The stats don’t jump off the page.
Michigan’s secondary had just 11 interceptions last season, tied for 60th in the country with middling teams such as Minnesota and Nebraska. Despite that, the Wolverines’ defensive backs played at an elite level most of the year.
But the story — as with many of the Michigan football team’s other units — had a familiar ending. Secondary play crumbled in a loss at Ohio State in November and then again in the Peach Bowl against Florida, calling into question whether the unit was really ever that elite in the first place.
That’s not to say there weren’t positives. Cornerbacks Lavert Hill and David Long had their praises sung all season long and for good reason. Regularly rated high by advanced stats, Hill’s and Long’s reputations preceded them. The pair received fewer targets as other teams feared their abilities, and when passes did come their way, they were almost always broken up. Hill and Long were both All-Big Ten First Team selections; Hill was also honored as a Third Team All-American by the Associated Press.
The safeties also got their share of accolades. Senior safety Josh Metellus was a Second Team All-Big Ten selection and then-senior safety Tyree Kinnel garnered an honorable mention.
HIGH POINT: There was Brandon Watson, and then there was open space.
Maybe Penn State quarterback Tommy Stevens overthrew the ball, or maybe he underthrew it. Either way, Watson was the only player in the vicinity. The then-fifth-year senior cornerback caught the ball, ran and didn’t stop until he was in the end zone.
The touchdown put the Wolverines up, 28-0, late in the third quarter and all but shut the door on any potential Nittany Lion comeback. The rest of the secondary also dazzled, holding Penn State passers to a collective 8-for-17 with two pass breakups.
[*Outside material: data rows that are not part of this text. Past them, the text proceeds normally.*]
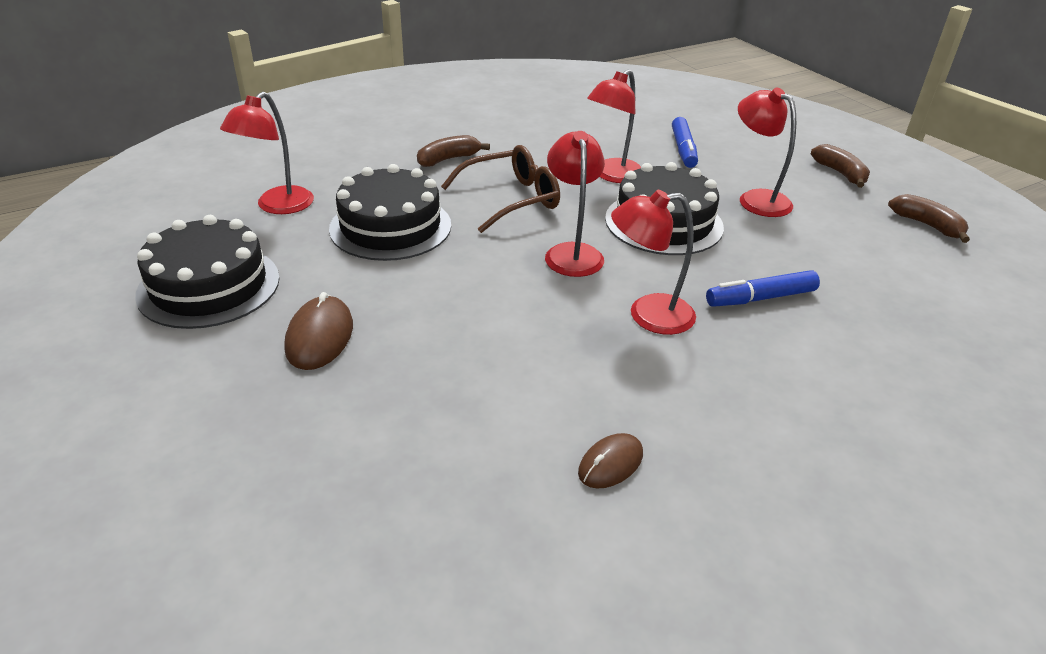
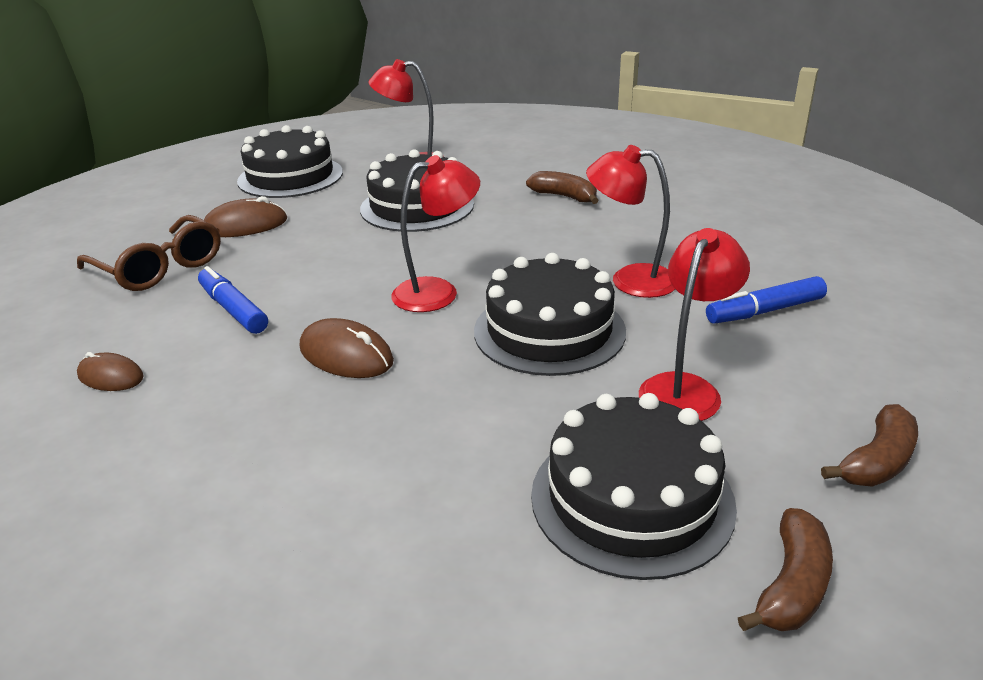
camera: 70 degrees right, 5 degrees down
brown glasses [441,145,560,233] -> brown glasses moved to [77,215,221,291]
red lamp [611,190,696,335] -> brown mouse [300,318,394,378]
blue marker [706,270,820,307] -> blue marker moved to [198,266,268,334]
none -> black cake [531,393,737,580]

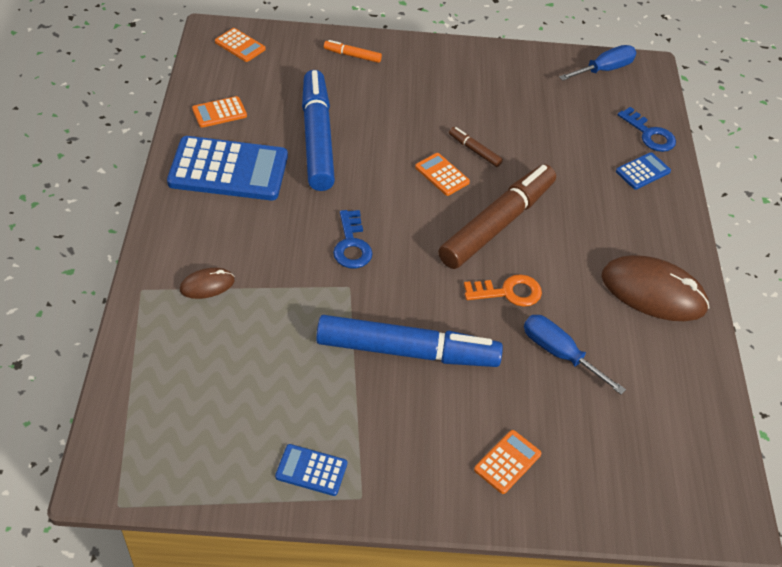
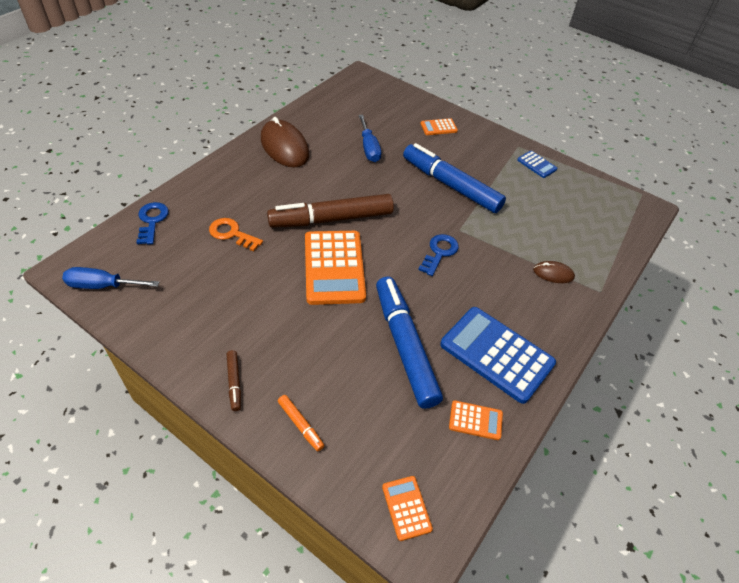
camera: 145 degrees left, 0 degrees up
blue marker [302,70,335,191] -> blue marker turned 135 degrees clockwise [376,277,443,409]
orange calculator [415,153,470,196] -> orange calculator [305,231,366,305], size x2.14
brown marker [449,127,503,167] -> brown marker moved to [227,350,241,411]
orange key [464,274,542,307] -> orange key moved to [209,218,263,252]
blue calculator [616,152,671,190] -> none

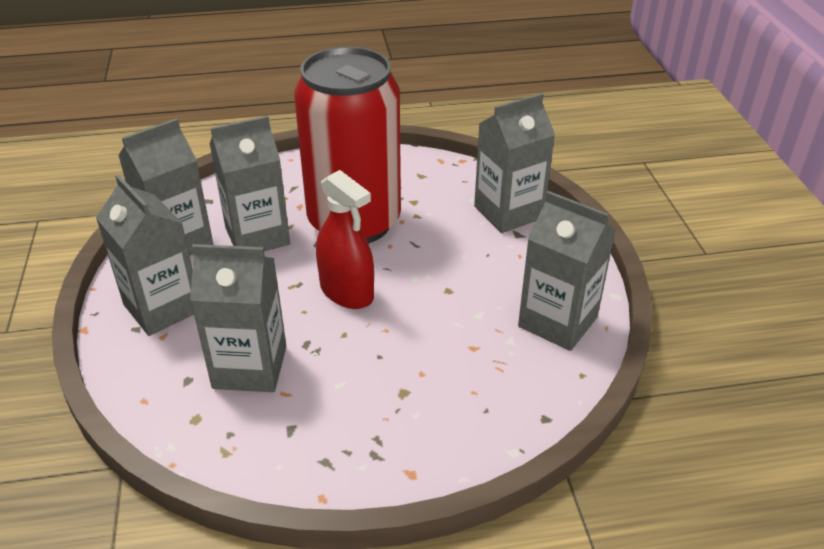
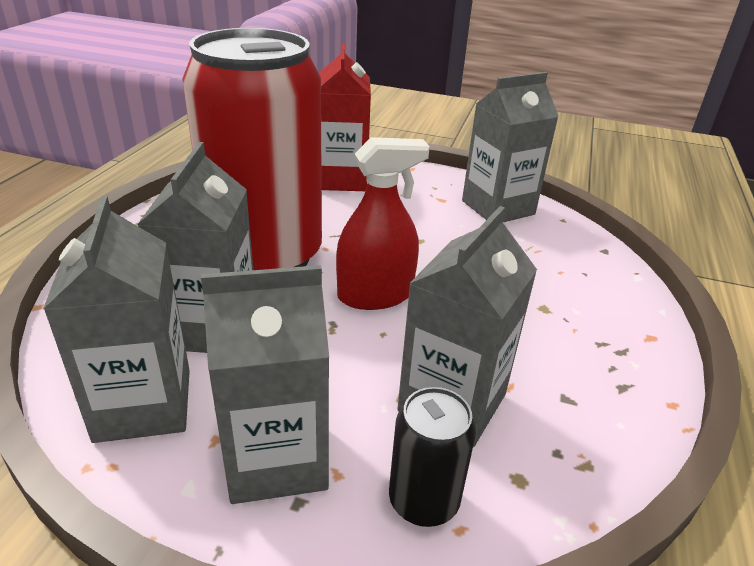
camera: 65 degrees left, 5 degrees down
grey carton [474,93,555,233] -> red carton [319,43,371,191]
none -> black can [389,387,476,527]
Then, in the fourth quarter following a touchdown, Long intercepted Trace McSorley on the first play of the next drive, giving Michigan the ball back at the Nittany Lion 12. Four plays later, running back Chris Evans punched it in for a one-yard touchdown to put the Wolverines up, 42-0.
What had been a much-anticipated matchup against the No. 14 team in the country had become a laugher.
LOW POINT: In Columbus three weeks later, Watson was once again the story. But this one didn’t have a happy ending for Michigan.
On seemingly every play, Buckeye receivers targeted Watson in coverage. And on seemingly every play, they left Watson in the dust.
The Wolverines’ press-man defensive scheme meant that the defensive line had to pressure the quarterback as much as possible, so as to avoid receivers getting free against man-to-man coverage. But Ohio State was prepared. Its screen passes and crossing routes were intended to get the ball out quickly, matching its speedy receivers against Michigan’s secondary.
And the secondary — especially Watson — just couldn’t keep up in a 62-39 loss.
The loss was a shock in a lot of ways, but perhaps the biggest was the extent to which the secondary, which had played at a high level all year, got torched. It didn’t take long for fans to tweet in despair asking why Watson was still in the game, begging the defense to do anything. Of course, in all likelihood, it wouldn’t have made a difference.
Buckeye quarterback Dwayne Haskins threw for 318 yards and five touchdowns, a performance that cemented his status as one of the top quarterbacks in the 2019 NFL draft. The Wolverines never had a chance.
The secondary wasn’t put in a position to succeed against Ohio State, but that doesn’t change the fact that in the biggest game of the year, a highly-touted unit came up short again and again.
THE FUTURE: The secondary enters 2019 facing a lot of question marks, and not just because of how the season ended. Long decided to forego his final year of eligibility to declare for the draft, and Kinnel graduated, leaving two big pairs of shoes to fill.
The favorite to replace Long is likely junior Ambry Thomas, who showcased his speed as a kick returner during his first two years. But Thomas’ technique is raw, and the fact that defensive coordinator Don Brown did not trust him enough to try him over Watson when things started to go sideways in Columbus isn’t exactly a good sign.
At safety, junior J’Marick Woods is next on the depth chart behind Metellus, according to Jim Harbaugh, while junior Brad Hawkins is the favorite at nickel. Both played backup snaps throughout the 2018 season. But the X-factor here is five-star incoming freshman Daxton Hill. Hill had a whirlwind recruitment: He initially committed to Michigan, but decommitted from the Wolverines and committed to Alabama less than two months later, only to eventually sign with Michigan after all. The Tulsa, Okla. native was ranked the 14th-best prospect in the country and the top-rated safety. If Hill proves he’s ready, he could make an impact right away.
Meanwhile, Lavert Hill decided to return and man the cornerback position for one more year. If he puts up numbers like he did last season, he’s an early favorite to garner All-Big Ten and perhaps even All-American honors again.